(EXTRACTED DATA begins)
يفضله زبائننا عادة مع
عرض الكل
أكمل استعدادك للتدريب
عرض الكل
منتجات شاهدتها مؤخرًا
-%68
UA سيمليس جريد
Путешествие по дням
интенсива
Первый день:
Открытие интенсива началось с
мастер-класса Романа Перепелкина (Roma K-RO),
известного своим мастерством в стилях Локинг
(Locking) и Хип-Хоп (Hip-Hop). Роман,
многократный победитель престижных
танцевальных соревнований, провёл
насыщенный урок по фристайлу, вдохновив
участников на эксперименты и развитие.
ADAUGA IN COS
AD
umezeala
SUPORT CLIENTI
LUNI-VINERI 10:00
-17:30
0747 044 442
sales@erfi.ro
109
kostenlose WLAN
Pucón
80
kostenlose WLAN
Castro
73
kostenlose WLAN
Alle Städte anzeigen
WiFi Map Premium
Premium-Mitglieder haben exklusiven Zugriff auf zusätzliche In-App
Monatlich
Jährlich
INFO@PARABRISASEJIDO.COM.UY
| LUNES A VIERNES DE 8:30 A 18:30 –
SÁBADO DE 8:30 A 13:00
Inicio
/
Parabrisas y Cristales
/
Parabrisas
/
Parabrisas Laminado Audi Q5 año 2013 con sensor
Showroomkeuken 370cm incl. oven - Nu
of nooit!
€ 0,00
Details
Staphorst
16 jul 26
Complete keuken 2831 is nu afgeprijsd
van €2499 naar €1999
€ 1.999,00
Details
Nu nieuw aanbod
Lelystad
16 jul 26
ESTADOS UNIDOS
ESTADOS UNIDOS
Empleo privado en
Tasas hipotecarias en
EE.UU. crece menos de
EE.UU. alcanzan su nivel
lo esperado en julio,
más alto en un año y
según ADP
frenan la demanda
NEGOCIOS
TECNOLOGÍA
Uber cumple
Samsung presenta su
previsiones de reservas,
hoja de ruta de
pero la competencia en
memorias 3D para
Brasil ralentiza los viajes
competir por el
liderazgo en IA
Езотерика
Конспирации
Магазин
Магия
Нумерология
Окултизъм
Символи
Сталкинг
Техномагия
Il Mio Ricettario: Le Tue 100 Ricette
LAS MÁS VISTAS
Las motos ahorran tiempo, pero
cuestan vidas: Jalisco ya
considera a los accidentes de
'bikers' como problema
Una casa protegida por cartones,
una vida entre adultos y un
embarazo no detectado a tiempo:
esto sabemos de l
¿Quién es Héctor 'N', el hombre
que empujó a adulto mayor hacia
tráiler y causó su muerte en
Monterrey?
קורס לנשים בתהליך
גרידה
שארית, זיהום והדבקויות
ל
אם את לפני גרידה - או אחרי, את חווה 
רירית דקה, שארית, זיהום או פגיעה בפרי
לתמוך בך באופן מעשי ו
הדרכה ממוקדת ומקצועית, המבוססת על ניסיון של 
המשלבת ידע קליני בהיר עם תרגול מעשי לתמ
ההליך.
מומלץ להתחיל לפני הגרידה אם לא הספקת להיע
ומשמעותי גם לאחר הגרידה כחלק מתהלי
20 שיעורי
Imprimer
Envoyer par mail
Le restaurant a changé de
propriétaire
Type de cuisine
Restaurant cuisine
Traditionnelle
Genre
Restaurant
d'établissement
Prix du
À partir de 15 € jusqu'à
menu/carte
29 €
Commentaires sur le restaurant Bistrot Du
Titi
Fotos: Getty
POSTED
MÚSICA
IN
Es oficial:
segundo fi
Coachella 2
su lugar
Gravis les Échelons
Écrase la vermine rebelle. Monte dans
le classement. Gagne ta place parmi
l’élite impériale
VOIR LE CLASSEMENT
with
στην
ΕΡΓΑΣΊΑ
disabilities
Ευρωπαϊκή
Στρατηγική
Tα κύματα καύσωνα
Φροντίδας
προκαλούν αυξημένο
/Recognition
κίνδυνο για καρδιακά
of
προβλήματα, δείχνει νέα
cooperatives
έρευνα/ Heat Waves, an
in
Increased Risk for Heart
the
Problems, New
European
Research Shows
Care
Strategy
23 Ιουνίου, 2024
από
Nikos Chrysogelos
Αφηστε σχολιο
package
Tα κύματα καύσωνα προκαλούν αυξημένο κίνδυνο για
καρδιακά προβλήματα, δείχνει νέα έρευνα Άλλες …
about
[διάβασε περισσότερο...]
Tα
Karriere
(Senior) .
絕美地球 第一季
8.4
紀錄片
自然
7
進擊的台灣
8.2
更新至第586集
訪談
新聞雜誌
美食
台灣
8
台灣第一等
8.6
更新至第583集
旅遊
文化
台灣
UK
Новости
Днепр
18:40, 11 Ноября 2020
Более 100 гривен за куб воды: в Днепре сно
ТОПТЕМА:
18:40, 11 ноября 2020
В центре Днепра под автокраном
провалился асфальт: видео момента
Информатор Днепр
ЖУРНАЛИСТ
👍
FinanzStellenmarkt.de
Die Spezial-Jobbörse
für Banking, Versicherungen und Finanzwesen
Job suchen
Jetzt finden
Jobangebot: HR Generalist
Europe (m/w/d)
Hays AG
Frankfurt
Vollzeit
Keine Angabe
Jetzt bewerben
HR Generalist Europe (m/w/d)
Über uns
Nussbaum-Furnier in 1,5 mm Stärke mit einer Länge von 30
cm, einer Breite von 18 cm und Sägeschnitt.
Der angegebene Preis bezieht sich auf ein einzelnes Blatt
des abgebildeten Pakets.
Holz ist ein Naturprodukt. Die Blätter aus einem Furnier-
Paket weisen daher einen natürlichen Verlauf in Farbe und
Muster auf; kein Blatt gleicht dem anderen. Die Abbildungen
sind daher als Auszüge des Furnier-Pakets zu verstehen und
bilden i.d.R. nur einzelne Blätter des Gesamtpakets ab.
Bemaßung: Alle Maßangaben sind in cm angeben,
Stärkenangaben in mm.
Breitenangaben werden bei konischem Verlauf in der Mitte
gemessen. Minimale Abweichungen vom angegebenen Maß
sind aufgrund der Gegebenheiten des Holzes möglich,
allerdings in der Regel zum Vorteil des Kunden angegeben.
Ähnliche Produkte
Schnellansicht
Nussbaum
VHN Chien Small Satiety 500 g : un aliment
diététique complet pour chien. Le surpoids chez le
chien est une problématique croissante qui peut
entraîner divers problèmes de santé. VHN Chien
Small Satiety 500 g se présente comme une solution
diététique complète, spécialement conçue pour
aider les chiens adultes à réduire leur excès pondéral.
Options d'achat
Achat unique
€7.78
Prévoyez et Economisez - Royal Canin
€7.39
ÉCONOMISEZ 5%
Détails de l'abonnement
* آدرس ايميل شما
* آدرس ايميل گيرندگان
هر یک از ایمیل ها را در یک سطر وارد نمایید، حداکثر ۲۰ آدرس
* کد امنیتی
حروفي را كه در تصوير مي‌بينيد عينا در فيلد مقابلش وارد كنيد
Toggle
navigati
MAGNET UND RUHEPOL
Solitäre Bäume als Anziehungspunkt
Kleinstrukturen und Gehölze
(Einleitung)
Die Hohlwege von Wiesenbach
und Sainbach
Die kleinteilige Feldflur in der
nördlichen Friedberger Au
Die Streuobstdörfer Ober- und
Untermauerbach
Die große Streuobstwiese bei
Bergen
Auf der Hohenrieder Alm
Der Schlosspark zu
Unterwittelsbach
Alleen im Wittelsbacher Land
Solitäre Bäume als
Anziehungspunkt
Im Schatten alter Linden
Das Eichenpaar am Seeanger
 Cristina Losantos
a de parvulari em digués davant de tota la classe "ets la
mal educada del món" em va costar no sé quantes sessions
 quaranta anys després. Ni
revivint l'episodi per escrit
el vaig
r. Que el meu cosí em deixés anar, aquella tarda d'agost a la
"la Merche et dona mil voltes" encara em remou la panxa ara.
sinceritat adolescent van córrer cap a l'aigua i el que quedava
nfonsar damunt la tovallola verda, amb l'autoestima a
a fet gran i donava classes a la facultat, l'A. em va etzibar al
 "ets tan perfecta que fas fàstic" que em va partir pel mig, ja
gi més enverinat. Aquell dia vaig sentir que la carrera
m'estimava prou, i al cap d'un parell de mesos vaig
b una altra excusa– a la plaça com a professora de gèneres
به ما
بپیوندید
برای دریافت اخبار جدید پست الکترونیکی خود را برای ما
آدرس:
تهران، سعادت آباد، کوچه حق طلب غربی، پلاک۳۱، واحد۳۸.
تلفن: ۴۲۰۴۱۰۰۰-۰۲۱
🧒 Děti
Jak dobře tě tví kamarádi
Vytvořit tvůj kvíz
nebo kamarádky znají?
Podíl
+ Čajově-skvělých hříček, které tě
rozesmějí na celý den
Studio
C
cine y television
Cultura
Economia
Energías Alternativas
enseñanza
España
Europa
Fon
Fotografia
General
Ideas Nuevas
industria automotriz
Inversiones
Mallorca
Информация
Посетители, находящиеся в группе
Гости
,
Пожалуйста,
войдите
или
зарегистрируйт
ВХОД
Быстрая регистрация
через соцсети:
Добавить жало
(EXTRACTED DATA ends)
■ YOUR OBJECTIVE ■
Copy each line of the listing in which the word "Generalist" can be found.

■ OUTPUT BELOW ■
Jobangebot: HR Generalist
HR Generalist Europe (m/w/d)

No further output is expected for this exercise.